The money has allowed YouthNoise to hire staff who can spend their time and resources working on the new initiative, instead of continuing to fundraise the old-fashioned way—tweaking grant proposals and meeting with foundations and corporations year-round. “Most nonprofits are funded differently than for-profits, and live hand-to-mouth without the capital to sustain growth,” explained Omidyar investment manager Dena Jones Trujillo in a press release. “By funding YouthNoise like a venture deal through a formal round, and conducting the same amount of due diligence, the consortium of investors is providing YouthNoise with the upfront resources to be self-sufficient.” For YouthNoise, self-sufficiency means eventually generating enough money to cover operating costs through channels such as finding corporate sponsors, or selling products over the web.
Staff at YouthNoise believe their latest fundraising approach is a viable protocol for other non-profits looking to secure money upfront to grow. Stehle from Surdna agrees. He has seen this “syndicate strategy” work for a number of nonprofits, including Guidestar, Network for Good, and Volunteer Match. “It’s a growing trend for a handful of select nonprofits that need expansion capital,” said Stehle.
Not only is it more efficient for an organization to pitch multiple foundations simultaneously, said Stehle, it also creates a “healthy dynamic” whereby the nonprofit has the opportunity to lay out their plans and make their case to a group of funders rather than responding to several different funders’ own plans “and having each funder say ‘this is our strategy, what can you do for us?’”
And funders tend to be more comfortable investing in a new and costly initiative when they’re not going it alone. “From the funders’ perspective, if we see each other getting in we can all join together and know our strategy isn’t going to be orphaned if we don’t complete the round,” explained Stehle, calling it “a strength in numbers” approach.
But Stehle as well as YouthNoise CEO Ginger Thompson acknowledge that it is not going to be the right approach for every organization, project, or funder.
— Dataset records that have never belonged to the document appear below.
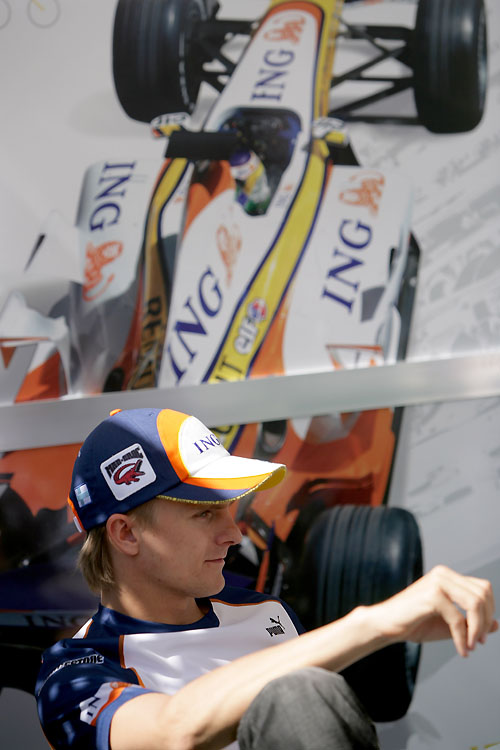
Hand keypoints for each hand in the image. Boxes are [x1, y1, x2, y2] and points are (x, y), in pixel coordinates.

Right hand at [373, 565, 497, 656]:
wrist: (386, 626)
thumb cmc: (414, 624)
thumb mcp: (450, 625)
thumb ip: (472, 622)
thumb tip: (497, 624)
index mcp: (448, 576)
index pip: (482, 588)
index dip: (489, 611)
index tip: (482, 635)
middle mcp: (444, 574)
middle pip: (482, 593)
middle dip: (485, 620)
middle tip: (479, 642)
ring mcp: (437, 582)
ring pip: (475, 603)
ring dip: (477, 629)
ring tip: (470, 646)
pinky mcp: (431, 595)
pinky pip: (458, 618)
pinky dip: (462, 638)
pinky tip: (461, 649)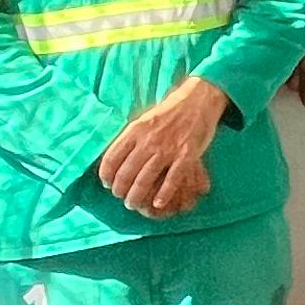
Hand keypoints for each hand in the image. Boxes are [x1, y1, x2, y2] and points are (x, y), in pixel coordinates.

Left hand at [96, 80, 228, 216]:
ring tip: (134, 204)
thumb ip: (130, 138)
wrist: (197, 100)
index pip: (112, 158)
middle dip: (120, 190)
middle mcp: (148, 140)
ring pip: (145, 180)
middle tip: (121, 198)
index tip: (107, 184)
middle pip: (126, 173)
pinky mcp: (186, 155)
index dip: (106, 175)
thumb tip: (115, 158)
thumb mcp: (144, 119)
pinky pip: (171, 180)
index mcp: (135, 130)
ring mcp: (167, 149)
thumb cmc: (169, 112)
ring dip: (136, 196)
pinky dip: (163, 194)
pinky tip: (157, 203)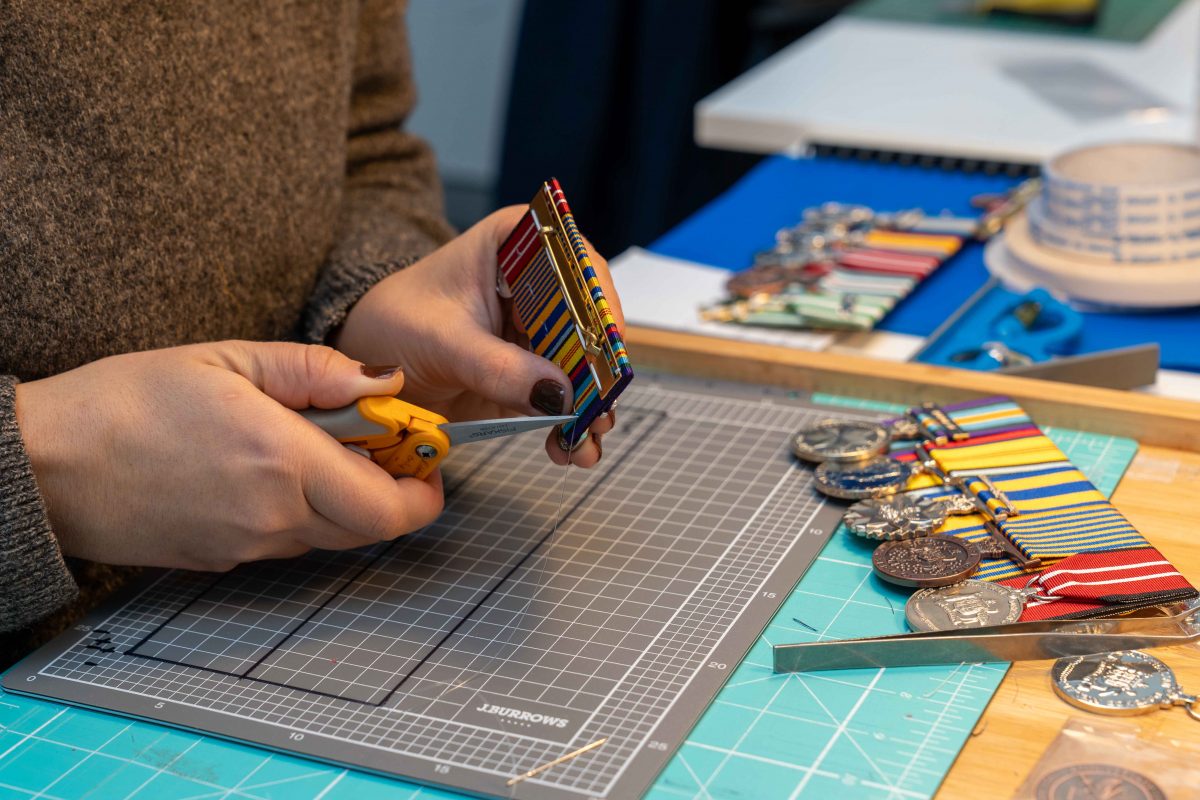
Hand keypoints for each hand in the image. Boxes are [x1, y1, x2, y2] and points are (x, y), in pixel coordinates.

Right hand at [14, 342, 443, 570]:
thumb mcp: (228, 360)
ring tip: (317, 446)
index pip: (390, 506)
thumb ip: (316, 370)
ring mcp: (247, 547)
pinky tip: (270, 470)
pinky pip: (287, 541)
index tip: (427, 456)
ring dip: (347, 499)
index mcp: (282, 462)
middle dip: (393, 490)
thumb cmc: (127, 402)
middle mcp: (272, 517)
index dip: (424, 487)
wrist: (45, 464)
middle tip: (382, 445)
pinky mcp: (222, 561)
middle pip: (371, 528)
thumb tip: (383, 380)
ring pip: (331, 536)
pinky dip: (302, 511)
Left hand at [335, 206, 624, 467]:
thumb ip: (497, 367)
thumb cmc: (393, 323)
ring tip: (584, 442)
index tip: (605, 345)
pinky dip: (570, 425)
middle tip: (599, 408)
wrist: (368, 360)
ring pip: (585, 365)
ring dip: (590, 406)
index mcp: (518, 243)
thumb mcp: (441, 342)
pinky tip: (567, 449)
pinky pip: (565, 398)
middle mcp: (540, 282)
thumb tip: (557, 394)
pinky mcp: (534, 373)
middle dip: (599, 369)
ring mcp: (541, 331)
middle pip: (591, 321)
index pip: (575, 263)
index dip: (598, 302)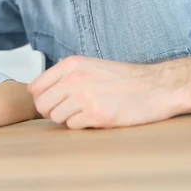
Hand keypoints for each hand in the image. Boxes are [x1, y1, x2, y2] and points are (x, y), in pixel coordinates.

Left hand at [27, 56, 183, 128]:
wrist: (157, 87)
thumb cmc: (124, 79)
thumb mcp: (90, 66)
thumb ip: (63, 76)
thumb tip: (34, 90)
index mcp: (71, 64)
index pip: (36, 87)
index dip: (42, 98)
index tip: (54, 101)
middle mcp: (75, 78)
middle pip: (42, 104)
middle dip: (52, 111)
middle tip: (69, 111)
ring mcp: (85, 96)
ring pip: (56, 117)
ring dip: (68, 119)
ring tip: (86, 112)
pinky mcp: (97, 114)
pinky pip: (73, 126)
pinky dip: (82, 125)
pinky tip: (96, 117)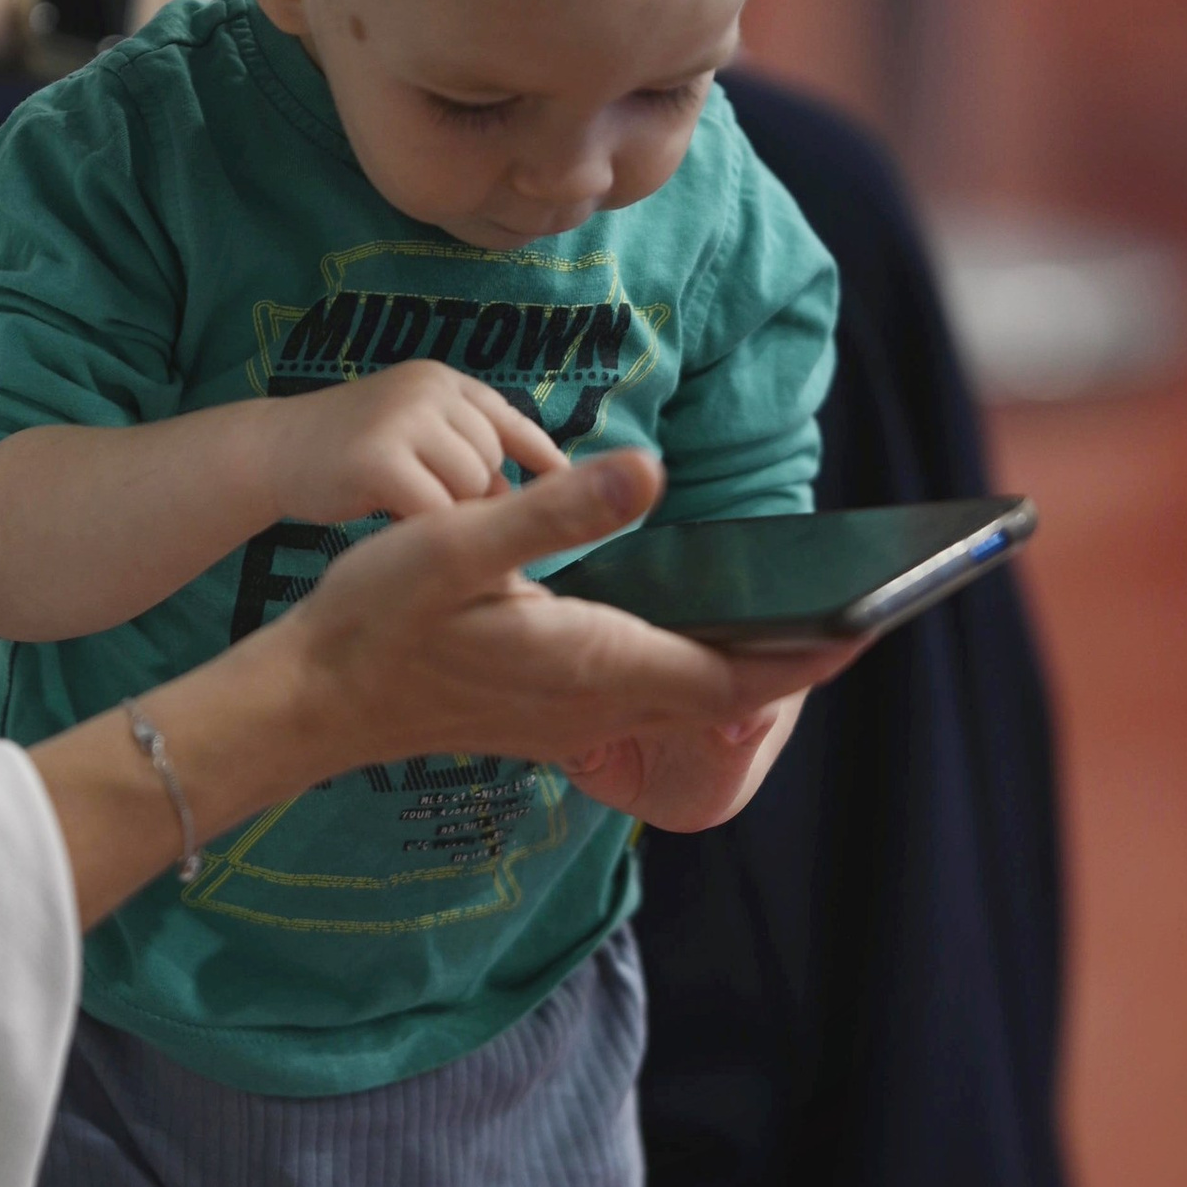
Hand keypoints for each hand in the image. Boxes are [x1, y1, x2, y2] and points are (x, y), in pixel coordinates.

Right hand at [36, 449, 858, 928]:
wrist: (308, 703)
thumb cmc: (374, 620)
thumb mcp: (458, 544)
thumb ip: (559, 510)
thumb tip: (654, 472)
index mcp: (598, 662)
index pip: (740, 671)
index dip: (815, 646)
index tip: (879, 614)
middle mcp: (601, 701)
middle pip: (732, 688)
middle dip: (803, 650)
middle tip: (874, 600)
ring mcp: (577, 715)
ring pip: (694, 695)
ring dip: (754, 659)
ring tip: (814, 606)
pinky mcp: (552, 710)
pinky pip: (653, 693)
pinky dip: (698, 663)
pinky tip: (705, 619)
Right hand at [275, 361, 566, 523]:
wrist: (271, 450)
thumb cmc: (349, 452)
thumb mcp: (411, 428)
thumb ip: (461, 444)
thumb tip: (529, 492)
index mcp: (441, 380)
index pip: (509, 420)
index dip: (542, 459)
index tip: (565, 493)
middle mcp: (426, 390)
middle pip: (490, 460)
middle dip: (477, 498)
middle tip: (440, 519)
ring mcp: (402, 420)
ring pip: (468, 486)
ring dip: (450, 516)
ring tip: (411, 520)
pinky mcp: (378, 460)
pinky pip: (433, 512)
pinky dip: (425, 531)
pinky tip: (397, 530)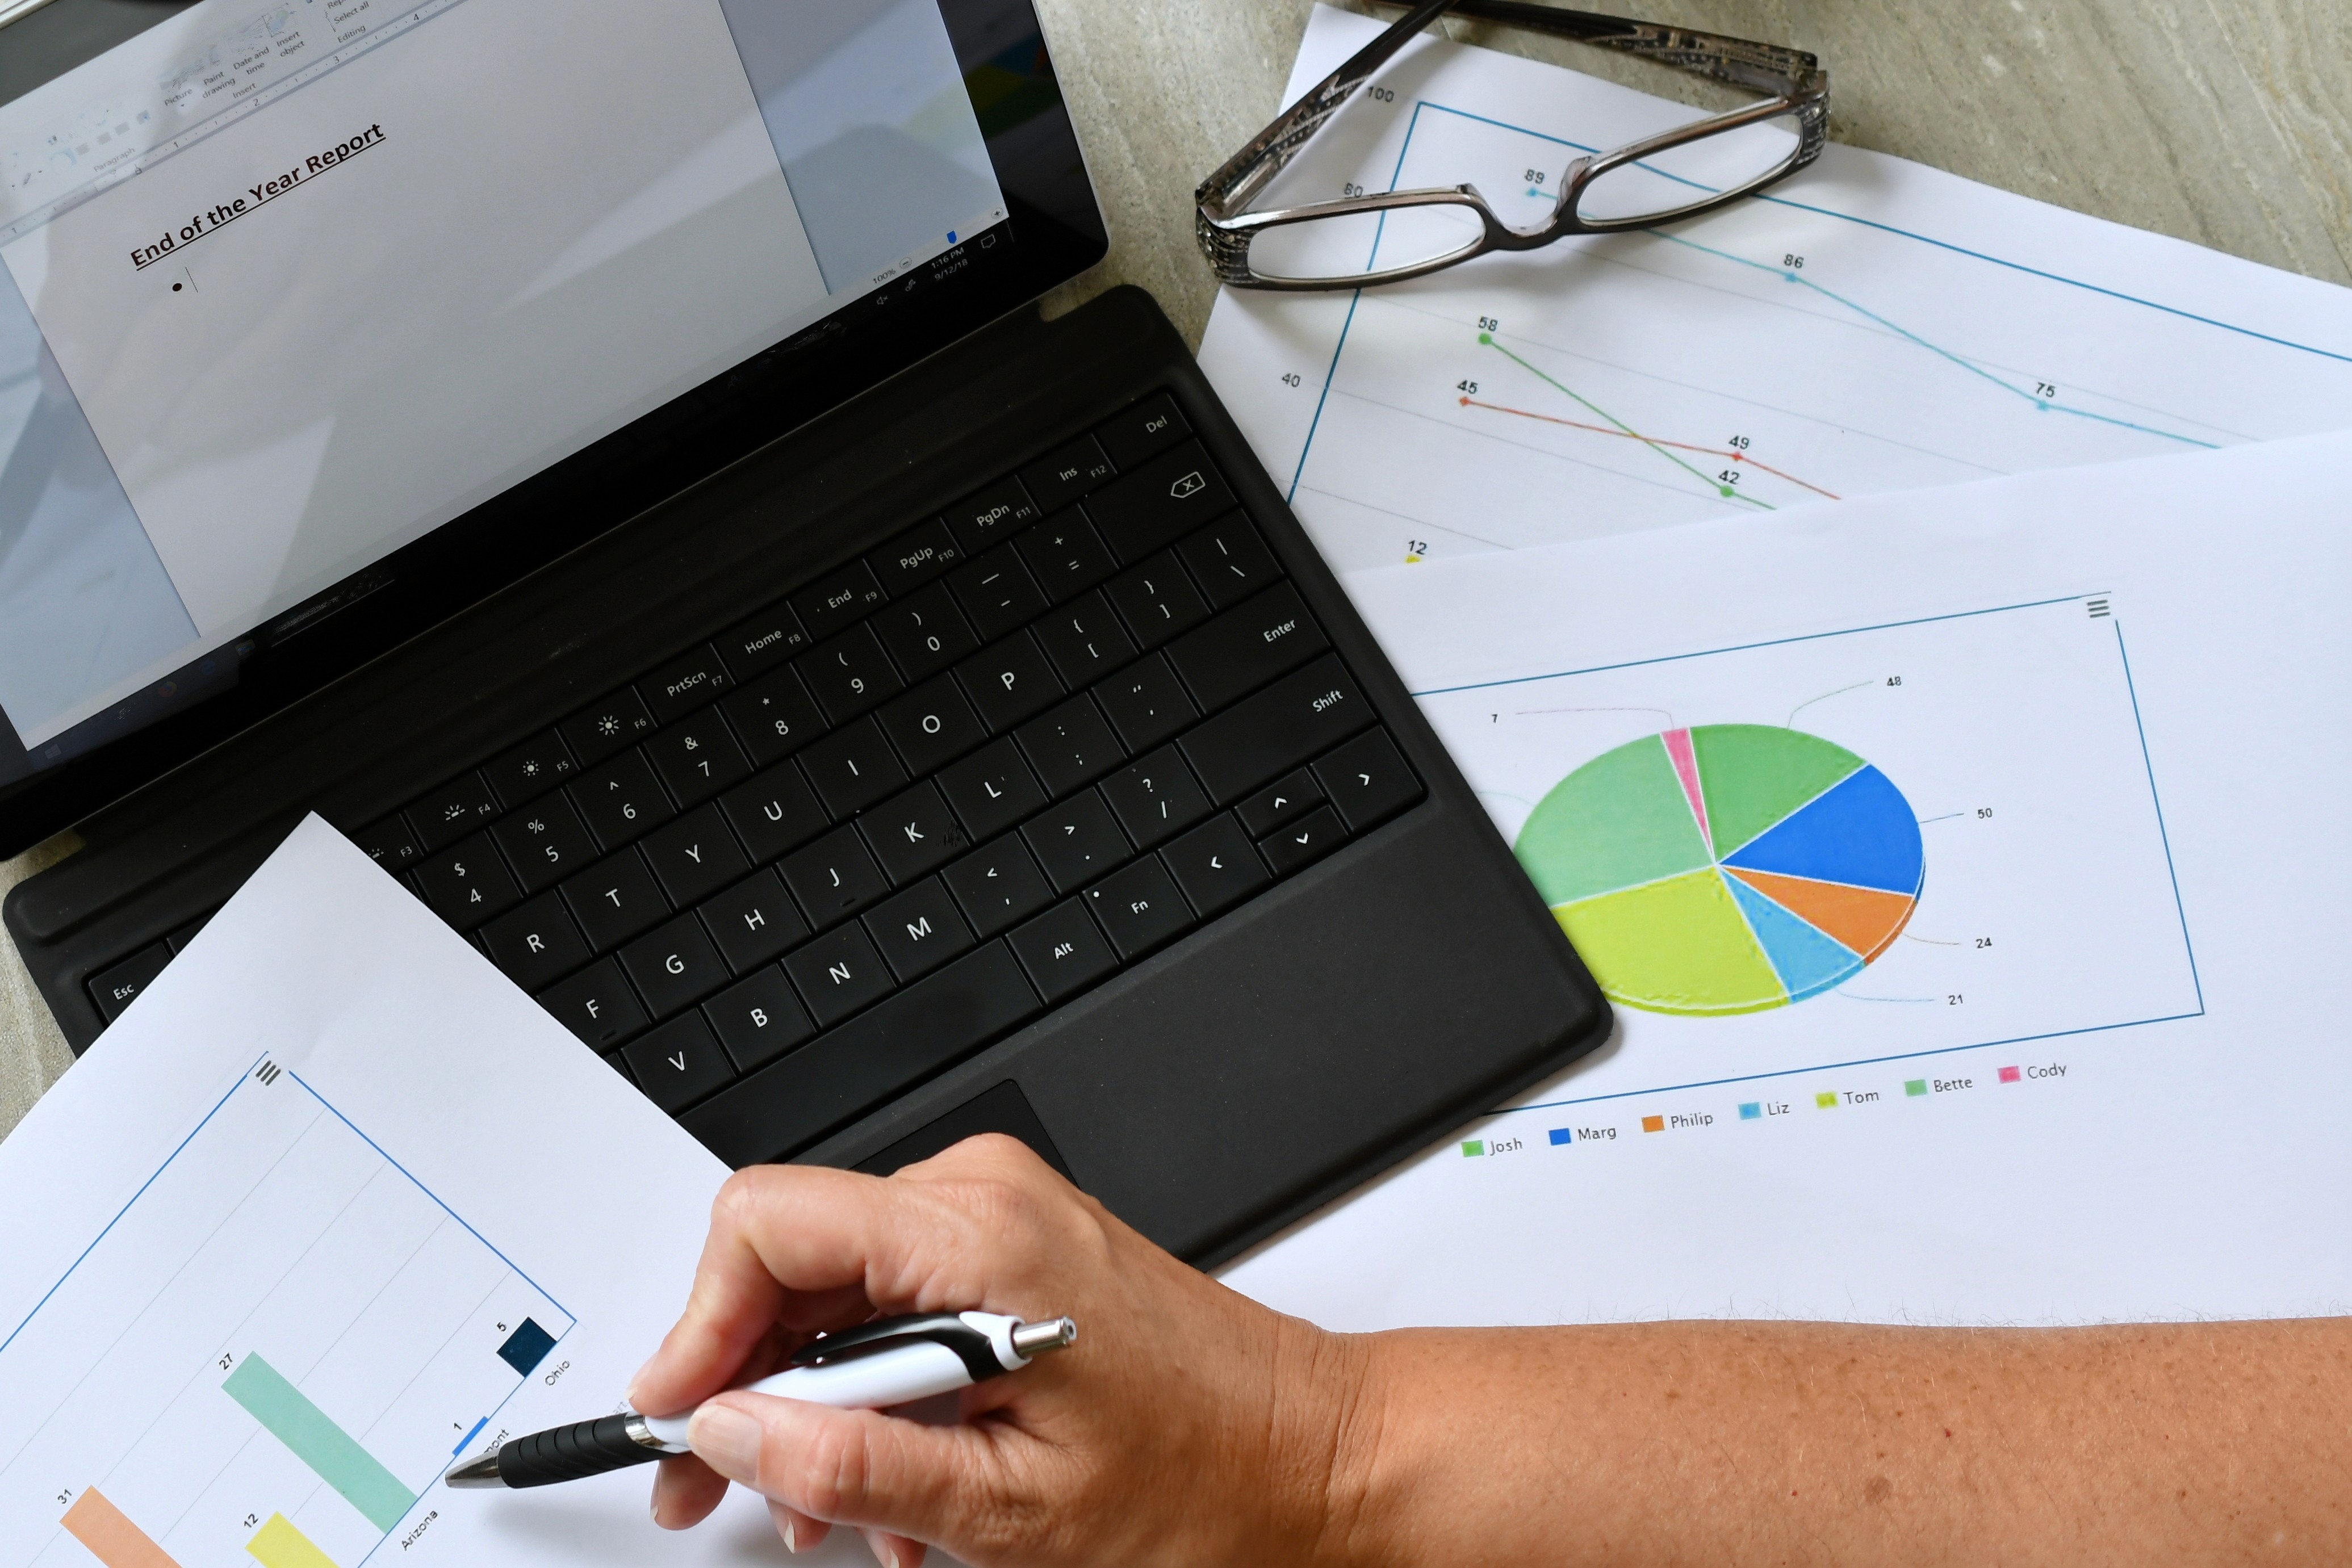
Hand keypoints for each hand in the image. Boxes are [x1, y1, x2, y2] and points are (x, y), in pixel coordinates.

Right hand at [626, 1136, 1374, 1566]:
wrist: (1317, 1452)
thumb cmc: (1209, 1471)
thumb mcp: (1009, 1506)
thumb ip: (852, 1465)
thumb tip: (732, 1436)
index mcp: (978, 1235)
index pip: (766, 1224)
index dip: (695, 1326)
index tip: (677, 1417)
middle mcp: (984, 1197)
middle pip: (791, 1261)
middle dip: (744, 1384)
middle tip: (718, 1488)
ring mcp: (1004, 1215)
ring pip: (840, 1293)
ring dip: (816, 1406)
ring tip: (834, 1511)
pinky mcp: (1017, 1245)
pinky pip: (901, 1300)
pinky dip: (878, 1388)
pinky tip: (899, 1475)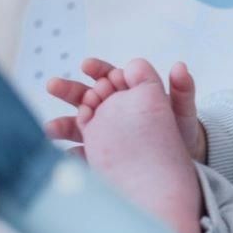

Thompson said this approach to fundraising works best for nonprofits that already have a proven track record and are planning to launch a new initiative. It is not useful for simply maintaining a program.
It also works best for organizations who reach many young people, as groups investing large sums of money to help nonprofits grow expect the organizations to eventually become self-sufficient, often through generating what’s known as “sustainable revenue,” whether it be through selling T-shirts on the web, or through corporate sponsorships. If a group wants to grow larger they need to be able to prove they have the capacity to stay larger, explained Stehle. It is no accident that the other nonprofits Stehle has helped use the “syndicate strategy approach” successfully—Guidestar, Network for Good, and Volunteer Match—are, like Youth Noise, “consumer-facing online enterprises,” that have the potential to reach large numbers of web surfers.
Thompson is nudging YouthNoise toward self-sufficiency by pitching the 113,000 teens who are members on the YouthNoise site as a valuable resource for businesses wanting to better understand youth or interact with them, or to partner with young people interested in activism. Instead of asking for handouts from groups investing in the site, explained Thompson, YouthNoise is researching ways in which they can benefit companies interested in social investing. The nonprofit has already partnered with Virgin Mobile to help raise awareness of homeless teens. For groups like Virgin Mobile, says Thompson, YouthNoise presents an opportunity to touch millions of young people who are eager to engage in social causes. It also helps young people associate the partnering companies with hip social responsibility, an affiliation that is becoming increasingly attractive to youth, nonprofits, and businesses alike.


The nonprofit YouthNoise raised $1.5 million using an investment strategy more common to for-profits. Can it work for other youth media groups?